Ask HN: Is there a better mindset in the US? - chris_dcosta

I'm from Europe and I come to the conclusion that Europeans are really negative contributors on forums, and I wondered what other peoples experiences are.<p>I have no evidence for this but just a gut feeling. Europeans appear to be happy to downvote than give positive feedback. I've noticed this on a number of forums such as this and stackoverflow for example.<p>My impression is that if you post a question in Europe daytime, you run the risk of criticism and downvoting, but post it during US time and a bad comment will generate comment, and general positive advice, rather than outright criticism.<p>Of course I prefer this approach, and find it almost a hidden "code of conduct" when US timeframe replies come in.<p>Is this just an illusion or are people generally more keen to avoid downvoting wherever possible in the US?
======
anigbrowl
No, it's for real. I'm European, and this is a big reason why I prefer living
in the US, people are more positive here. Of course, there are negatives to
that, from hypocrisy to overconfidence to simple avoidance of unpleasant
realities, but there are trade-offs wherever you go. I personally prefer the
US approach, but likewise there must be many American people that would find
Europe offers a better match for their work style.

tl;dr the differences are real, but the significance of these is subjective.

------
kls
I would venture to guess that some of it may be due to American exceptionalism
or better put the belief in it.
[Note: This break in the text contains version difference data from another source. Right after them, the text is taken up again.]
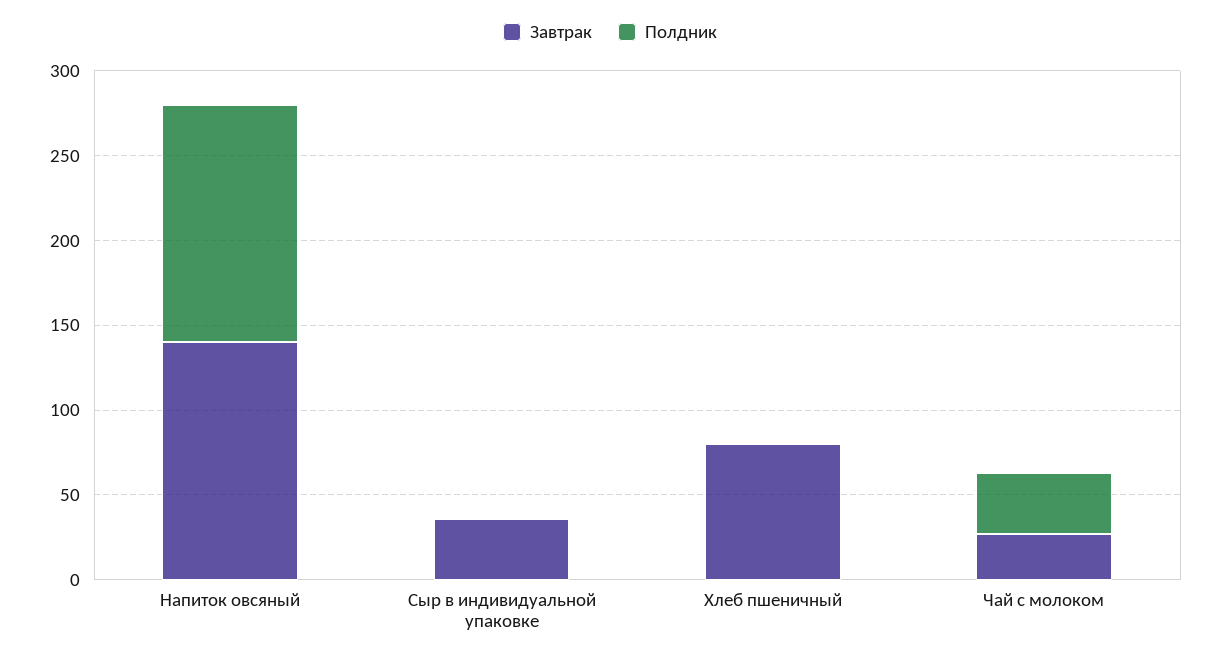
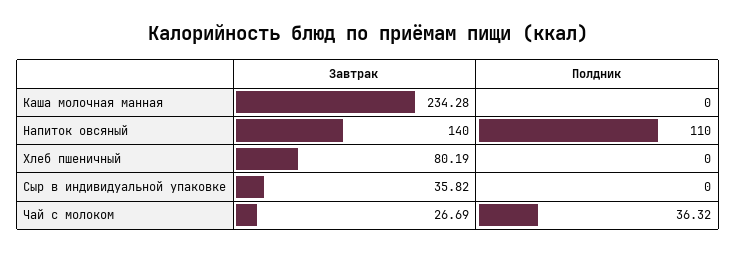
  {
    "Завтрак": {
      "Напиток овсяный": 140,
      "Сыр в индивидуальной упаковке": 35.82,
      "Хлеб пшеничный": 80.19,
-     "Чай с молоком": 26.69
+     "Чай с молоком": 26.69,
+     "Каша молочная манная": 234.28
    },
    "Полдник": {
-     "Напиток овсяный": 140,
+     "Напиток овсяный": 110,
      "Сыр в индивидуальной упаковке": 0,
      "Хлеб пшеничный": 0,
-     "Чай с молоком": 36.32
+     "Чай с молоком": 36.32,
+     "Каша молочная манная": 0
    }
  }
Until recently optimism has been a pretty big
trait among middle class Americans. It was not uncommon to have a conversation
with someone and have them say something like it will all work out, or
brighter days are ahead, with both parties taking it as an absolute truthful
forgone conclusion. As such perception is reality, when people believe that
they tend to not allow their mind to venture towards the negative and tend to
offer advice that while valuable, is only geared towards the positive outcome.
This may in effect reinforce the perception of optimism and exceptionalism. I
could be wrong but I would suspect that it is a contributing factor.